Decoder-only models (Qwen2.5-VL) benefit more than encoder-decoder models, as their prefill computation is heavier and conflicts with encoding more severely.
ElasticMM's advantage is more pronounced on vision-intensive datasets (higher-resolution images in ShareGPT-4o).
Static resource allocation is suboptimal regardless of which modality it favors; elastic scheduling is the only viable solution.
The decode stage has poor scalability and should be reduced to minimum parallelism before scaling up on demand.

Highlights & Insights¶

The two-level disaggregation-plus-elasticity design is elegant: the modality level isolates text and multimodal requests, while the stage level separates encoding/prefill/decode, with dynamic resource adjustment at each level.
The gain-cost model provides a quantitative framework for preemption decisions, avoiding heuristic rules.
The unified prefix cache integrates text and multimodal caching, achieving efficient matching via hashing and prefix trees.
Non-blocking encoding, though conceptually straightforward, yields significant practical gains (encoding latency typically exceeds prefill latency by 5×).

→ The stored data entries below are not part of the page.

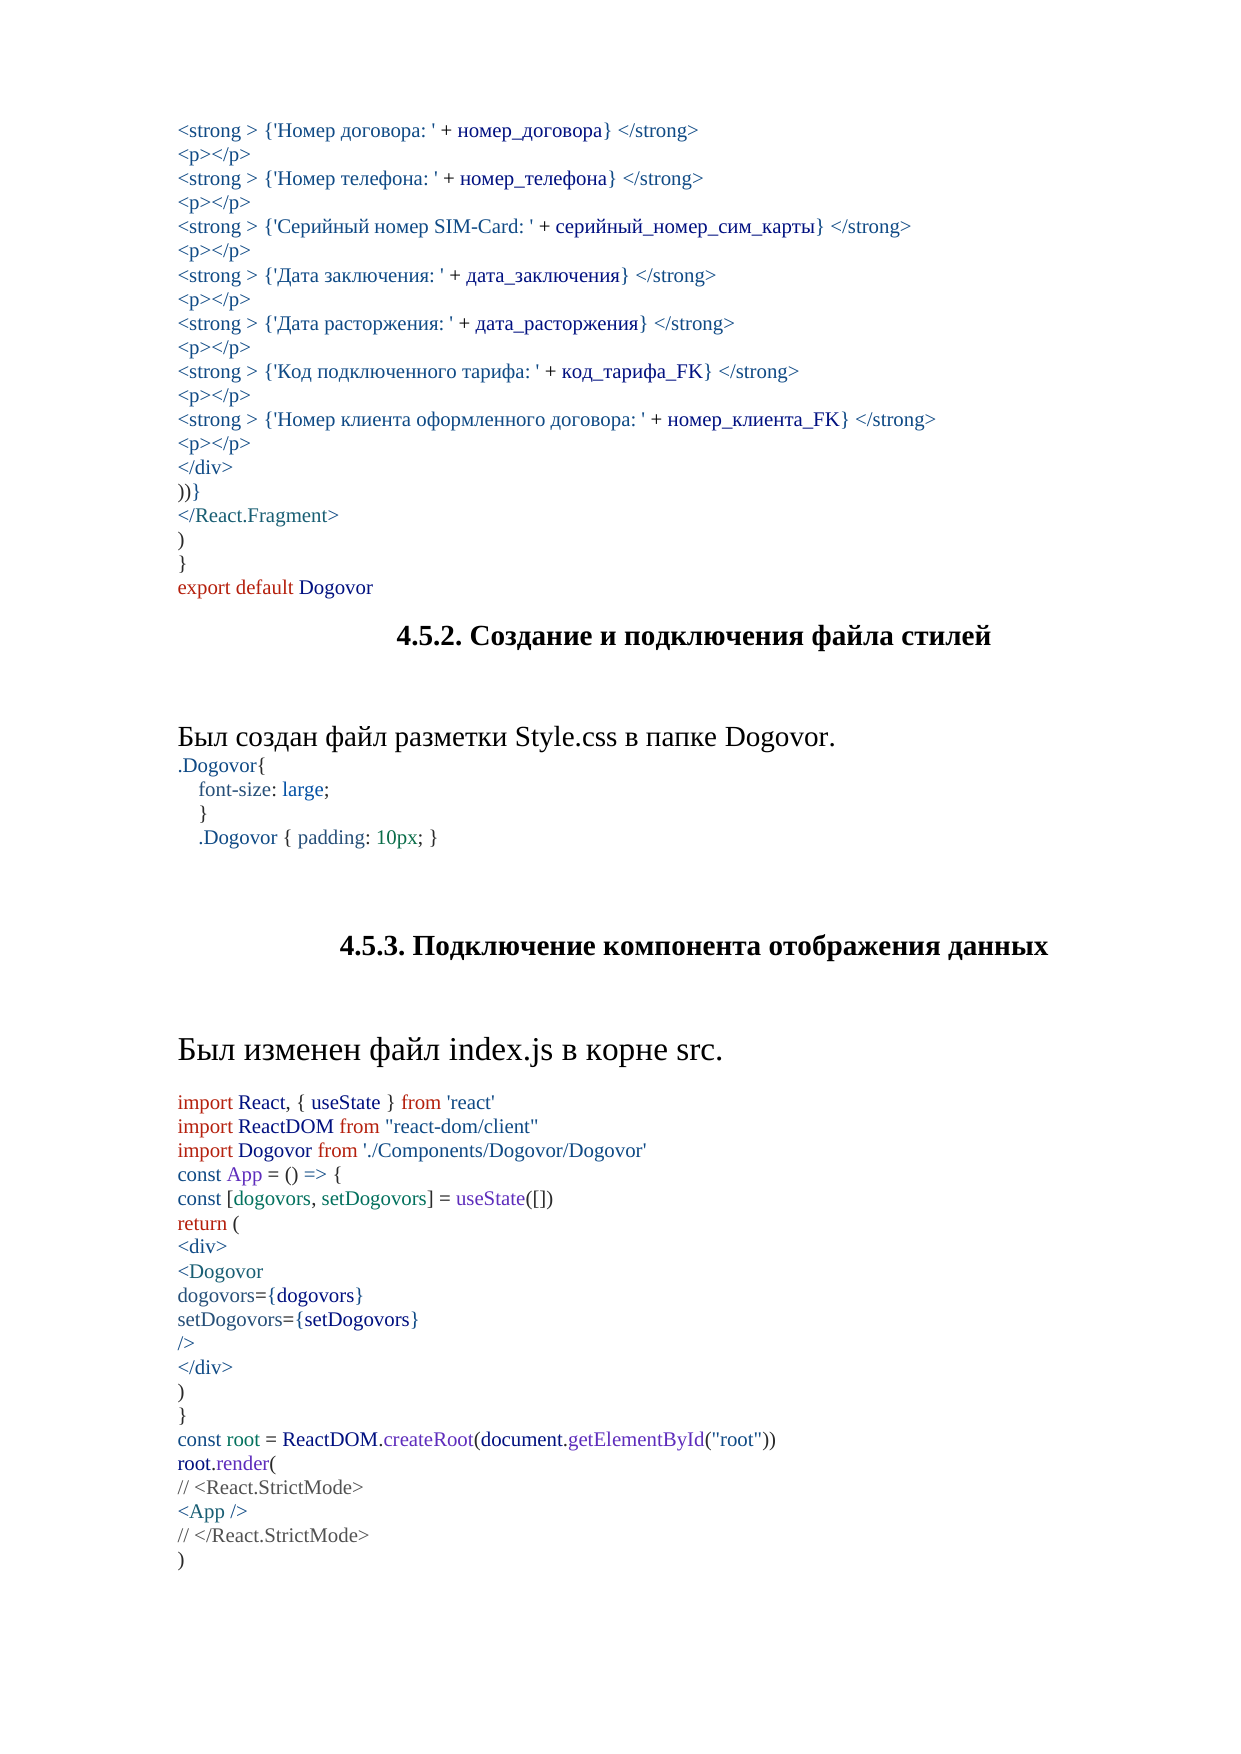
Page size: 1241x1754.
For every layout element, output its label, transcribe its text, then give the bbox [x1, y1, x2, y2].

text const App = () => { [177, 1162, 1152, 1186]
text Был создан файл разметки Style.css в папке Dogovor. [177, 719, 1152, 753]
text <Dogovor [177, 1258, 1152, 1283]
text Был изменен файл index.js в корне src. [177, 1029, 1152, 1067]
text <p></p> [177, 287, 1152, 311]
subtitle 4.5.2. Создание и подключения файла стилей [177, 618, 1152, 652]
text return ( [177, 1210, 1152, 1234]
text font-size: large; [177, 777, 1152, 801]
text </React.Fragment> [177, 503, 1152, 527]
text dogovors={dogovors} [177, 1283, 1152, 1307]
text import React, { useState } from 'react' [177, 1090, 1152, 1114]
text <strong > {'Номер договора: ' + номер_договора} </strong> [177, 118, 1152, 142]
text } [177, 551, 1152, 575]
text <strong > {'Номер клиента оформленного договора: ' + номер_клиента_FK} </strong> [177, 407, 1152, 431]
text <p></p> [177, 190, 1152, 214]
text // <React.StrictMode> [177, 1475, 1152, 1499]
text } [177, 1403, 1152, 1427]
text <strong > {'Серийный номер SIM-Card: ' + серийный_номер_сим_карты} </strong> [177, 214, 1152, 238]
text ) [177, 1547, 1152, 1571]
text </div> [177, 1355, 1152, 1379]
subtitle 4.5.3. Подключение компонента отображения данных [177, 928, 1152, 962]
text const root = ReactDOM.createRoot(document.getElementById("root")) [177, 1427, 1152, 1451]
text setDogovors={setDogovors} [177, 1307, 1152, 1331]
text <p></p> [177, 431, 1152, 455]
text root.render( [177, 1451, 1152, 1475]
text import ReactDOM from "react-dom/client" [177, 1114, 1152, 1138]
text ))} [177, 479, 1152, 503]
text /> [177, 1331, 1152, 1355]
text <p></p> [177, 238, 1152, 262]
text ) [177, 527, 1152, 551]
text <div> [177, 1234, 1152, 1258]
text ) [177, 1379, 1152, 1403]
text <strong > {'Код подключенного тарифа: ' + код_тарифа_FK} </strong> [177, 359, 1152, 383]
text .Dogovor{ [177, 753, 1152, 777]
text <strong > {'Номер телефона: ' + номер_телефона} </strong> [177, 166, 1152, 190]
text <strong > {'Дата расторжения: ' + дата_расторжения} </strong> [177, 311, 1152, 335]
text <strong > {'Дата заключения: ' + дата_заключения} </strong> [177, 262, 1152, 287]
text <p></p> [177, 383, 1152, 407]
text export default Dogovor [177, 575, 1152, 599]
text <p></p> [177, 142, 1152, 166]
text </div> [177, 455, 1152, 479]
text const [dogovors, setDogovors] = useState([]) [177, 1186, 1152, 1210]
text import Dogovor from './Components/Dogovor/Dogovor' [177, 1138, 1152, 1162]
text .Dogovor { padding: 10px; } [177, 825, 1152, 849]
text <p></p> [177, 335, 1152, 359]
text // </React.StrictMode> [177, 1523, 1152, 1547]
text } [177, 801, 1152, 825]
text <App /> [177, 1499, 1152, 1523]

Limitations & Future Work¶

Validation is currently limited to a single node (8 GPUs); communication latency and parallelism strategy search space in multi-node distributed settings remain open problems.
The gain-cost model for elastic scaling relies on offline profiling to determine thresholds, requiring re-calibration for different hardware/models.
Performance on very large models (e.g., 72B) has not been evaluated.
The penalty factor $w$ in reactive scaling requires manual tuning.
No direct comparison with recent multimodal inference systems such as ModServe.

DistServe/Splitwise propose prefill-decode disaggregation but use static allocation; ElasticMM extends this with elastic scheduling.
LoongServe introduces elastic sequence parallelism; ElasticMM extends the elasticity concept to the multimodal dimension.
Operator-level optimizations such as FlashAttention/Flash-Decoding are orthogonal to ElasticMM and can be combined.
The two-tier architecture of modality-group isolation and stage separation offers a valuable reference for future MLLM serving system design.

Rating¶

Novelty: ⭐⭐⭐⭐ — The two-level elastic paradigm represents a systematic architectural innovation for MLLM inference.
Technical Depth: ⭐⭐⭐⭐ — The gain-cost model and elastic scheduling algorithm design are rigorous.
Experimental Thoroughness: ⭐⭐⭐⭐ — Multiple models, datasets, and ablations, though limited to a single node.
Practical Value: ⭐⭐⭐⭐⭐ — A 4.2× TTFT reduction is highly significant for online serving.